__Your instructions__
Find and copy each line of the records where the string "tired" shows up.

__Task data__
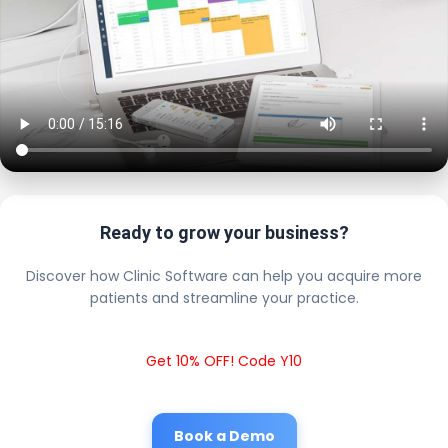
Ready to grow your business?
Discover how Clinic Software can help you acquire more
patients and streamline your practice.
Get 10% OFF! Code Y10
Book a Demo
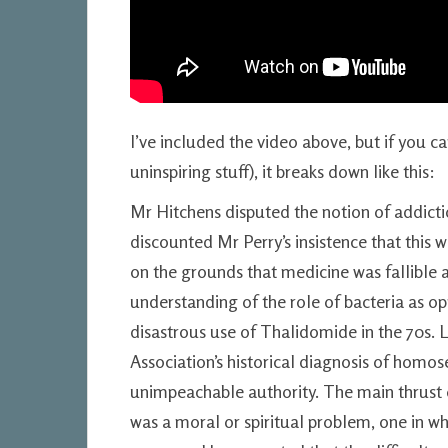
I’ve included the video above, but if you ca
uninspiring stuff), it breaks down like this:
Mr Hitchens disputed the notion of addiction
discounted Mr Perry’s insistence that this
on the grounds that medicine was fallible a
understanding of the role of bacteria as op
disastrous use of Thalidomide in the 70s. 
Association’s historical diagnosis of homo
unimpeachable authority. The main thrust 
was a moral or spiritual problem, one in whi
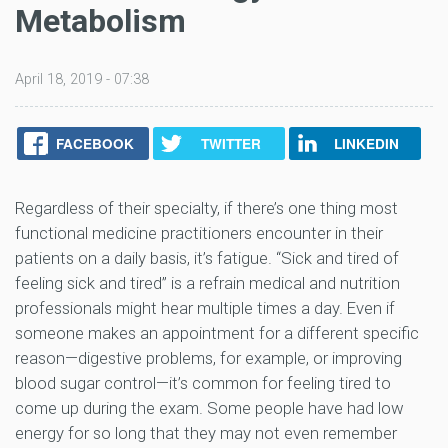
Metabolism
April 18, 2019 - 07:38
FACEBOOK
TWITTER
LINKEDIN
Regardless of their specialty, if there’s one thing most
functional medicine practitioners encounter in their
patients on a daily basis, it’s fatigue. “Sick and tired of
feeling sick and tired” is a refrain medical and nutrition
professionals might hear multiple times a day. Even if
someone makes an appointment for a different specific
reason—digestive problems, for example, or improving
blood sugar control—it’s common for feeling tired to
come up during the exam. Some people have had low
energy for so long that they may not even remember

__Reply__
patients on a daily basis, it’s fatigue. “Sick and tired of
feeling sick and tired” is a refrain medical and nutrition
blood sugar control—it’s common for feeling tired to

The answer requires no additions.